:: Text ::

Opinion

Toddlers are racist … and other insights from Bank of America’s woke training

Bank of America Corp. has implemented a racial re-education program that claims the United States is a system of “white supremacy” and encourages employees to become “woke at work,” instructing white employees in particular to “decolonize your mind” and “cede power to people of color.”

This year, BOA executive Charles Bowman announced a new “equity” initiative called United in Action, in partnership with the United Way of Central Carolinas. According to documents I have reviewed, BOA executives launched the initiative by encouraging employees to participate in a 21-day race-training “challenge” funded in part by the bank and built on the principles of critical race theory.

On the program’s first day, Bank of America teaches employees that the United States is a “racialized society” that uses “race to establish and justify systems of power, privilege, disenfranchisement and oppression.”

According to the training program, all whites — “regardless of one’s socioeconomic class background or other disadvantages” — are “living a life with white-skin privileges.” Even children are implicated in the system of white supremacy: According to the program materials, white toddlers “develop racial biases by ages 3 to 5” and “should be actively taught to recognize and reject the ‘smog’ of white privilege.”

Over the next three days, Bank of America immerses employees in full-spectrum CRT, not least framing all white people as oppressors and all racial minorities as irreproachable. “Racism in America idolizes white physical features and white values as supreme over those of others,” the program says. As a result of being part of the “dominant culture,” whites are more likely to “have more limited imagination,” “experience fear, anxiety, guilt or shame,” “contribute to racial tension, hatred and violence” and “react in broken ways.”

People of color, on the other hand, can’t be racist, because “racism is used to justify the position of the dominant group . . . and to uphold white supremacy and superiority.” Therefore, the discussion guide claims, “reverse racism and discrimination are not possible.”

On days five and six, the banking giant encourages white employees to confront their “white privilege” and “white fragility,” to “discover where [they] are on the privilege spectrum.” As part of the program, BOA employees take a series of diagnostic tests, in which they assess their racial and sexual identities, check a series of boxes to identify their “white privilege” and probe racist attitudes that could contribute to their “white fragility.”

:::

**Questions:**
[a] According to the article on Bank of America's race training, who announced the United in Action initiative?
[b] Say whether each statement agrees with the article on Bank of America's race training: (i) The race-training challenge ran for 21 days. (ii) The bank partnered with the United Way of Central Carolinas on the initiative. (iii) The program materials say white children develop racial biases by age 10.
[c] Please extend the opinion piece on Bank of America's race training, picking up after its last paragraph.

:: Supplied data ::

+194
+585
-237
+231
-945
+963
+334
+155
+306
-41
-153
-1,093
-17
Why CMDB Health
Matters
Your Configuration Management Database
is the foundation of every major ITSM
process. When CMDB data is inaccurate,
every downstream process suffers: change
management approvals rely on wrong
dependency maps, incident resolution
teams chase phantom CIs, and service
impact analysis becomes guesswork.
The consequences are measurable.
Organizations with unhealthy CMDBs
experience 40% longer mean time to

:::

**Responses per task:**
[a] BOA executive Charles Bowman.

[b]
(i) Yes: "a 21-day race-training “challenge”"
(ii) Yes: "in partnership with the United Way of Central Carolinas"
(iii) No: "develop racial biases by ages 3 to 5"

[c]
In days seven through 16, BOA covers a laundry list of progressive concepts and policy priorities, including “microaggressions,” “racial trauma,” “the abolishment of the police,” “the school-to-prison pipeline” and “environmental justice.” The training program claims that racist microaggressions can contribute to post-traumatic stress disorder in black Americans and that “racism can be just as devastating as gunfire or sexual assault.”

America’s economy is described as a “caste system,” with “African-Americans kept exploited and geographically separate.” The American policing system, according to the materials, was founded on “slave patrols whose task was to capture, control and brutalize enslaved people” (an ahistorical falsehood); this system is “woven into the DNA” of US society and, according to the activists in the training module, can be solved only through “the defunding and even the abolishment of the police.”

In the program’s final days, BOA encourages employees to become “woke at work” and practice “ally-ship.” Participants must admit their “words and actions are inherently shaped and influenced by systemic oppression” and must commit to doing “the inner work to figure out a way to acknowledge how [they] participate in oppressive systems.”

After they have addressed their complicity in racial oppression, employees are encouraged to engage in the actions of “building a race-equity culture” using a worksheet.

In its very name, Bank of America claims to represent the United States. Yet instead of promoting American ideals, the company’s executives have adopted the radical, pseudoscientific concepts of critical race theory. They are pushing intensely ideological messages on their employees, from race-based collective guilt to abolishing the police. Let the American public know and judge accordingly.

Christopher Rufo is a contributing editor of City Journal, from which this column was adapted.